──────── BRANO PROPOSTO ────────
Ai comuni è data possibilità di variare l’aliquota di compartecipazione dell’addizionale, da applicare a partire dall’anno successivo, con una deliberazione da pubblicare su un sito informatico a cura del Ministero dell’economia e delle finanze, www.finanze.gov.it, individuato in un decreto emanato dal Ministro dell’economia e delle finanze di concerto con il Ministro della giustizia.
Dalla pubblicazione sul sito informatico dipendono strettamente l’efficacia della deliberazione e la sua decorrenza.
Anche qui le aliquote deliberate non possono eccedere l’aliquota massima prevista dal decreto in parola, dello 0,5%, successivamente incrementato all’8%, ma con un incremento annuo non superiore allo 0,2%.
──────── LISTATO DATI ────────
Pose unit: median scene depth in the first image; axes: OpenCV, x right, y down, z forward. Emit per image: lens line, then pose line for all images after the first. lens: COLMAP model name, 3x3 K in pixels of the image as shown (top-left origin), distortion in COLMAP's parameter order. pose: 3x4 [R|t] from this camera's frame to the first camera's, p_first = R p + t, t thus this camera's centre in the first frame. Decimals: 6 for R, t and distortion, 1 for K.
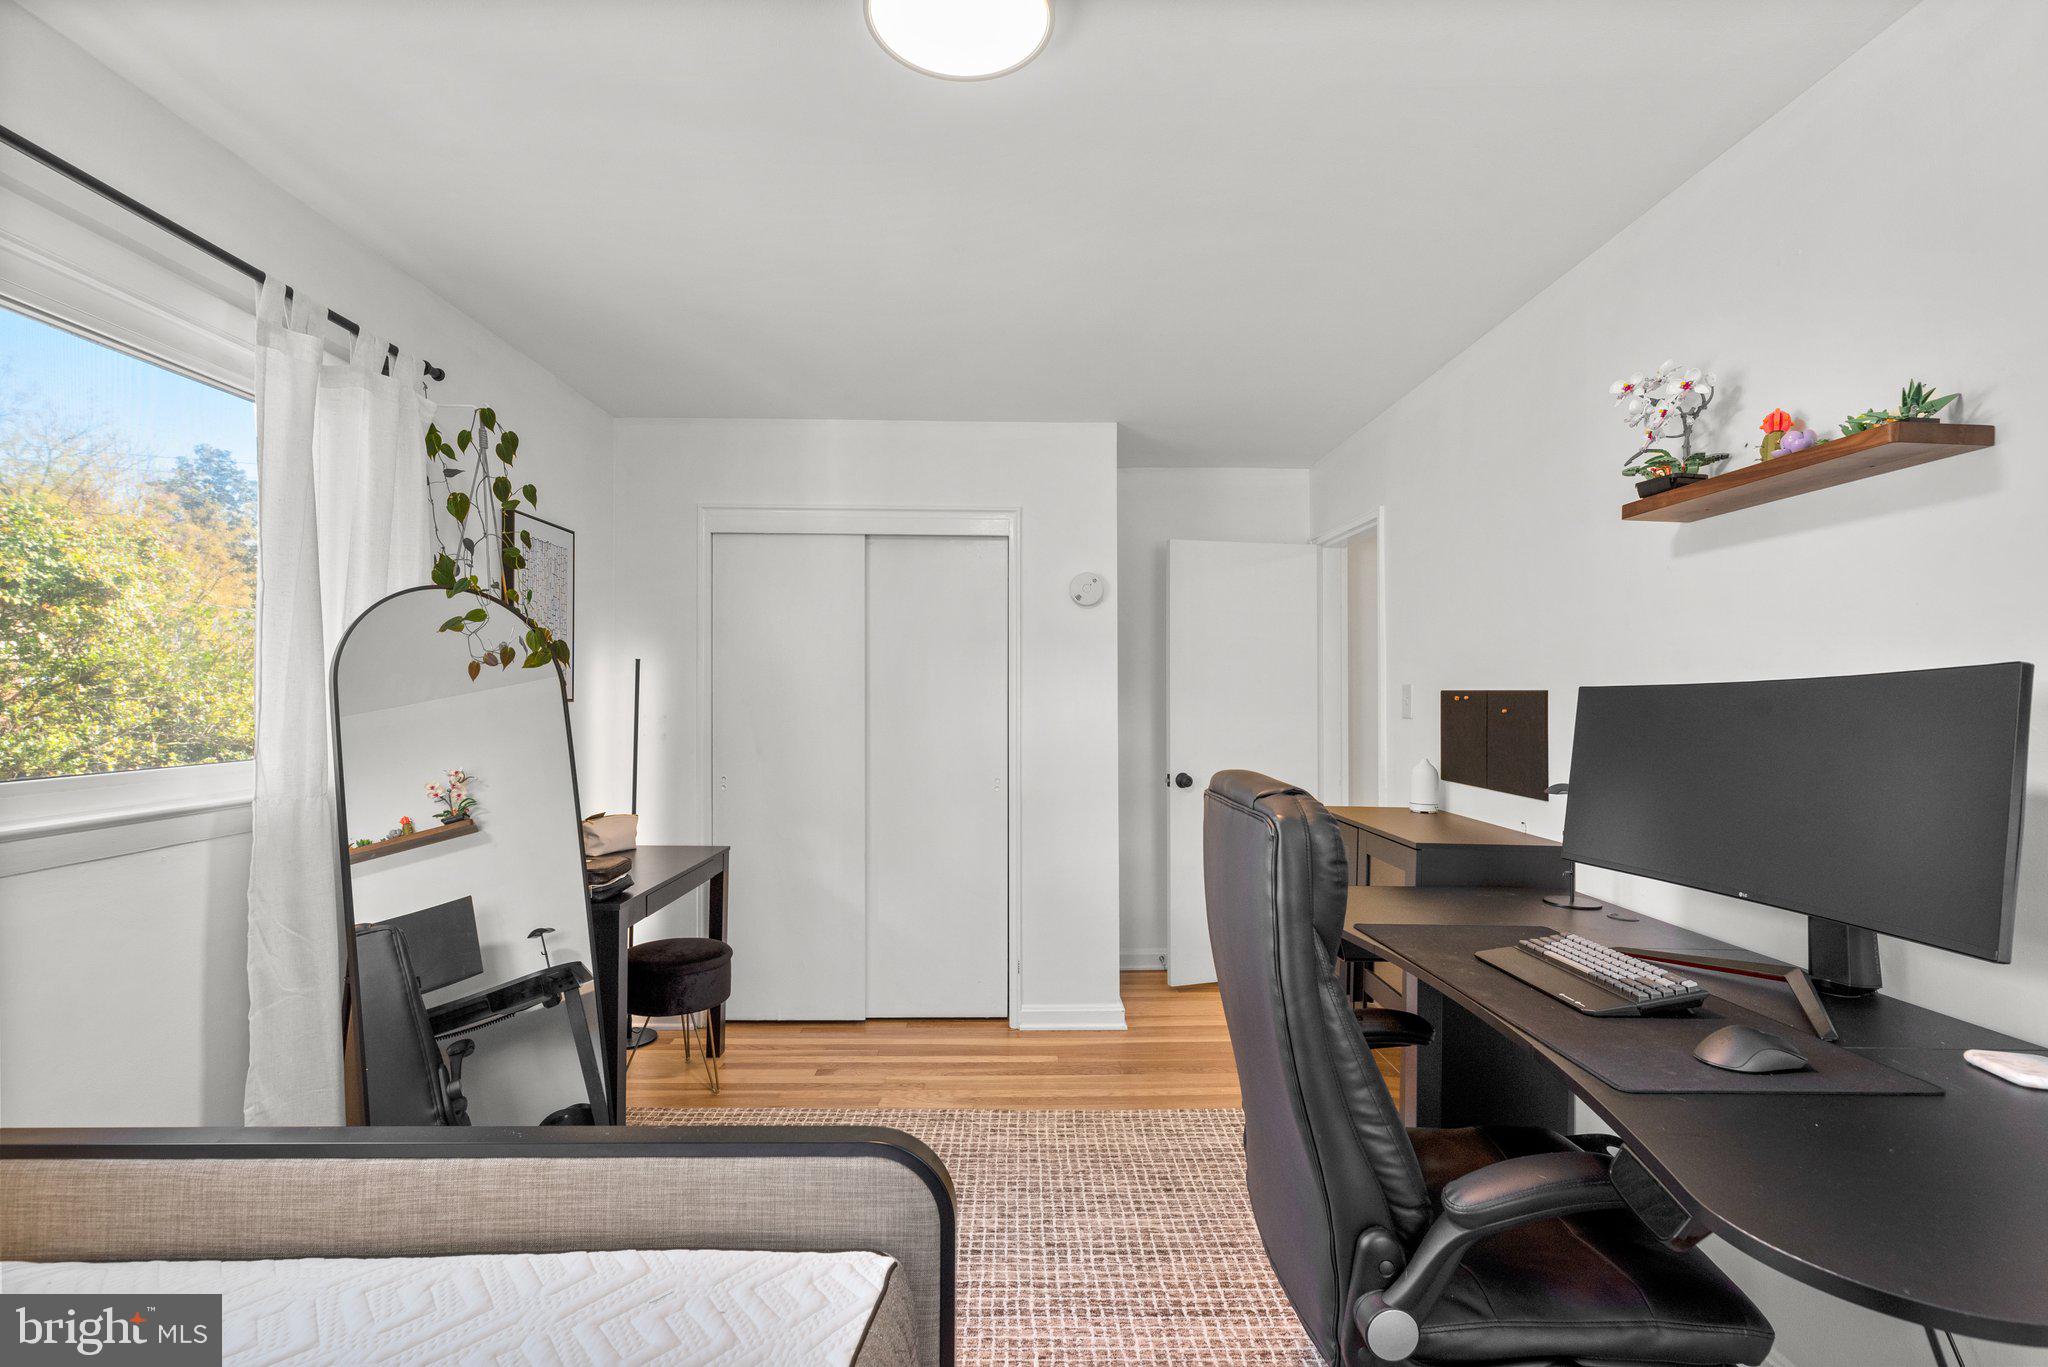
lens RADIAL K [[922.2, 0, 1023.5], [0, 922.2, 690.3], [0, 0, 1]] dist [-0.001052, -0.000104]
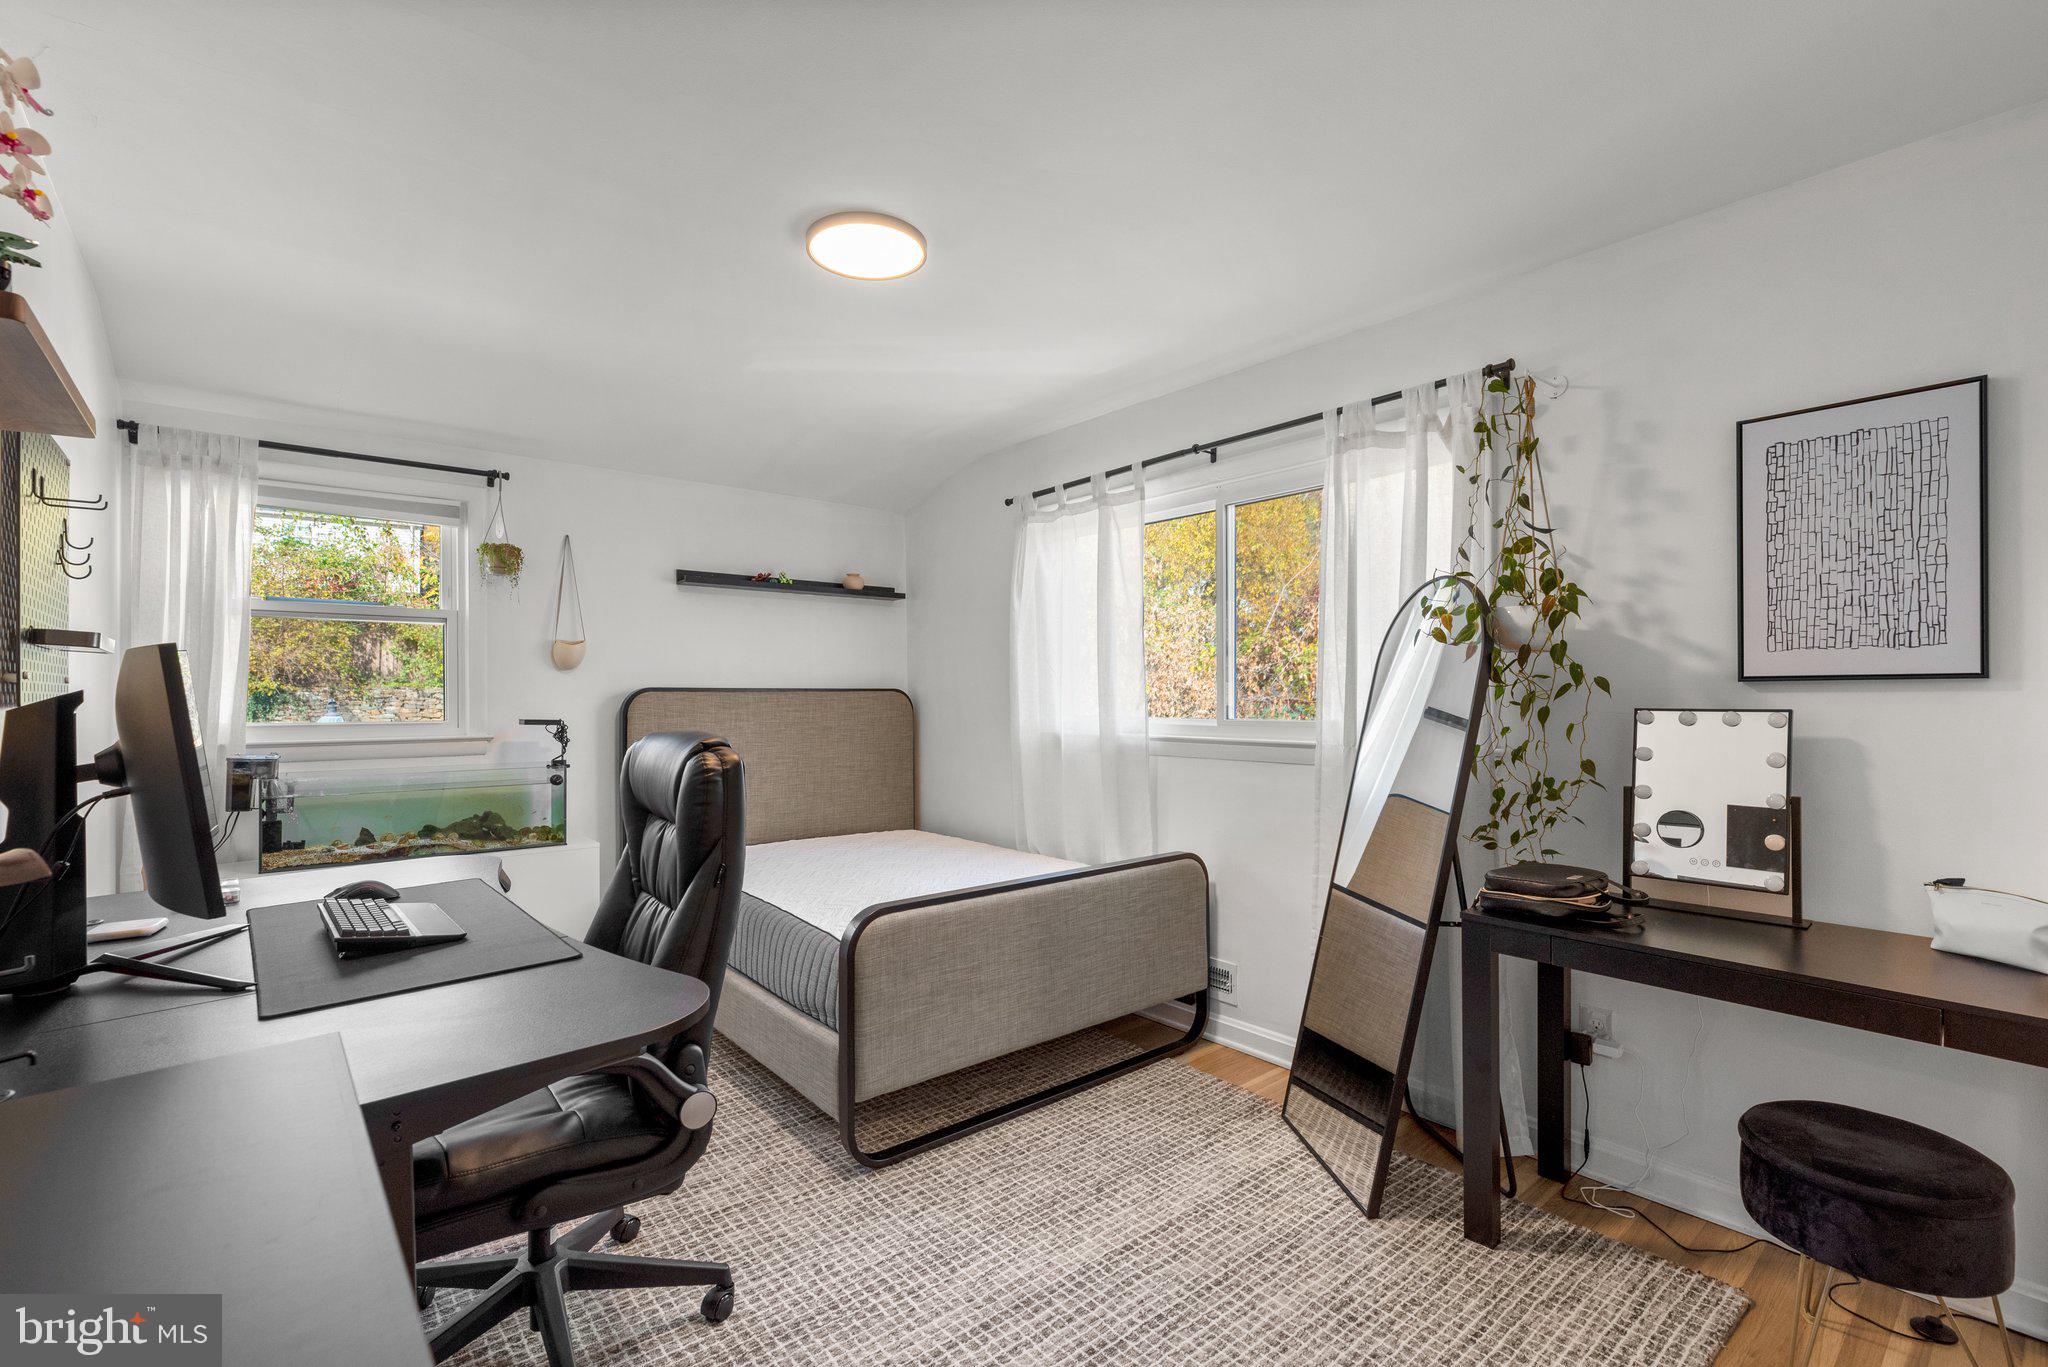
────────
CONSEGNA 1 =>
Riassumi il brano in due frasi.
CONSEGNA 2 =>
Trascrivi dal brano il passo che va da "Ai comuni è" fino a "superiore allo 0,2%." incluso.
CONSEGNA 3 =>
Nel brano, da che cosa dipendono strettamente l'efficacia della deliberazione e la sua decorrenza?

RISPOSTA 1 =>
I comuni possono variare l'aliquota di compartecipazione dell'addizionale, da applicare a partire dall'anno successivo, con una deliberazione da pubblicare sul sito www.finanze.gov.it, a cura del Ministero dell'economia e delle finanze. L'efficacia e la decorrenza della deliberazione dipendono strettamente da tale pubblicazione, e l'incremento annuo dell'aliquota non può superare lo 0,2%.

RISPOSTA 2 =>
Ai comuni è data possibilità di variare l’aliquota di compartecipazione dell’addizionale, da applicare a partire dall’anno successivo, con una deliberazione da pubblicare su un sito informatico a cura del Ministero dell’economia e delle finanze, www.finanze.gov.it, individuato in un decreto emanato dal Ministro dell’economia e delle finanze di concerto con il Ministro della giustizia.
Dalla pubblicazione sul sito informatico dipendono strettamente l’efficacia della deliberazione e la sua decorrenza.
Anche qui le aliquote deliberate non possono eccedere l’aliquota massima prevista dal decreto in parola, dello 0,5%, successivamente incrementato all’8%, ma con un incremento annuo non superiore allo 0,2%.

RISPOSTA 3 =>
Dalla pubblicazione sul sito informatico.